Buhari Eyman ve’n-Nuzur 16
35) Abdullah ibni Amr ibni Âs (Radiyallahu Anh) şöyle dedi:
“Rasulullah (Sallallahu Aleyhi ve Sellem):
‘Bir kimsenin kendi annesine ve babasına sövmesi büyük günahlardandır’ dedi.
Sahabeler:
−Ya Rasulallah! İnsan hiç kendi annesine ve babasına söver mi? deyince Rasulullah
 (Sallallahu Aleyhi ve Sellem):
−‘Evet, bir kimse tutar birisinin babasına söver o da onun babasına söver, o kişi 
başkasının anasına söverse o da onun anasına söver’ buyurdu.”
Müslim İman 146
36) Başka bir hadiste Rasulullah (Sallallahu Aleyhi ve Sellem):
“İnsanın kendi annesine ve babasına lanet etmesi büyük günahlardandır” buyurdu.
Sahabeler:
−Ya Rasulallah!
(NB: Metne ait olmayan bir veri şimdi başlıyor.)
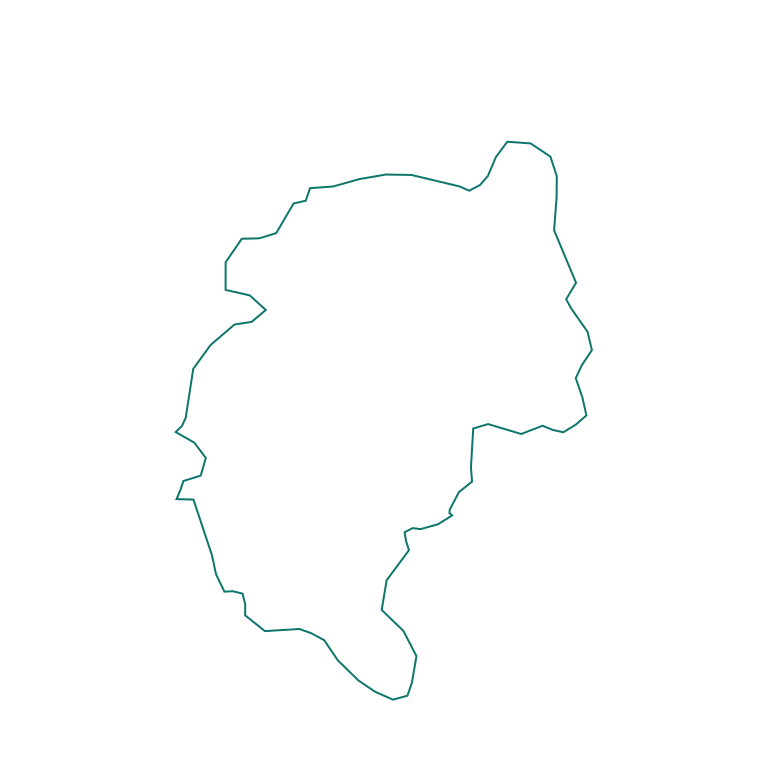 map outline of Kægalla (Mercator projection), rotated 26°
{"feature_id": "LKA-2469", "entity_name": "Kægalla", "entity_type": "District", "adm_level": 1, "iso_a3": "LKA", "parent_name": "Sri Lanka", "parent_adm1": "", "projection": "mercator", "projection_center": [80.358, 7.113], "detail": "fine", "context": "isolated", "style": "outline", "palette": "teal", "viewbox_px": 768, "rotation_deg": 26, "n_neighbors": 0, "source": "natural_earth", "source_scale": "10m", "svg_char_len": 1233}
<svg xmlns="http://www.w3.org/2000/svg" viewBox="0 0 768 768"><g transform="rotate(26 384 384)"><path d="M331.6,640.6L316.5,628.7L304.3,613.2L263.4,571.4L248.0,578.4L247.5,568.7L246.2,559.1L259.4,546.7L256.3,528.6L239.3,519.9L217.8,518.5L220.8,510.3L220.6,501.3L205.9,454.0L211.0,425.0L223.5,396.1L237.8,386.2L245.3,369.3L224.5,363.2L200.4,368.9L188.3,344.0L192.5,315.8L208.1,307.7L221.0,295.6L223.6,261.4L233.3,253.6L231.7,240.4L251.8,228.7L272.2,210.5L293.9,194.9L317.0,184.1L365.3,173.3L375.8,172.9L383.0,163.2L386.2,151.5L385.1,131.0L388.6,112.2L410.3,103.5L433.9,106.7L448.3,121.6L457.4,140.8L469.5,171.3L512.2,208.8L510.6,228.0L518.9,233.9L544.0,247.8L556.0,262.4L553.6,280.2L553.8,294.7L568.1,309.0L579.7,323.5L574.1,336.6L566.3,348.8L555.6,351.3L544.8,352.0L529.2,368.8L495.1,374.4L483.7,384.9L498.7,420.8L505.9,433.1L498.7,448.4L498.2,468.2L499.5,471.4L502.8,472.3L494.1,486.3L480.5,498.4L472.9,501.0L467.5,508.3L473.0,515.9L479.3,522.4L472.4,559.3L481.0,588.1L509.7,597.4L532.5,614.4L540.1,640.6L541.7,653.9L530.4,663.8L510.7,664.5L491.1,661.7L463.8,652.7L442.6,640.5L427.7,639.9L415.3,641.3L385.3,658.3L360.6,652.8L355.9,643.0L348.8,634.4L338.8,636.6L331.6,640.6Z" fill="none" stroke="#0f766e" stroke-width="2"/></g></svg>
Bir insan kendi annesine ve babasına nasıl lanet eder, deyince
 Rasulullah (Sallallahu Aleyhi ve Sellem):
−“Birinin babasına söver o da onun babasına söver. Adamın anasına söver o da
 onun anasına söver” buyurdu.
Buhari Edep 4
37) Ebu Muhammed Cubeyr ibni Mut’im (Radiyallahu Anh) şöyle dedi:
“Rasulullah (Sallallahu Aleyhi ve Sellem):
‘Akrabayla ilgisini kesen cennete giremez’ buyurdu.”
Buhari Edep 11, Müslim Birr 18
38) Ebu İsa Muğire ibni Şube (Radiyallahu Anh) şöyle dedi:
“Rasulullah (Sallallahu Aleyhi ve Sellem):
‘Allah size annelere itaatsizlik etmeyi, kız çocuklarını diri diri toprağa gömmeyi 
üzerinde verilmesi gereken şeyleri vermemeyi, hakkınız olmayan şeyleri istemeyi,
 haram kıldı ve dedikodu yapmayı çok soru sormayı ve gereksiz yere mal 
sarfetmeyi de mekruh kılmıştır’ buyurdu.”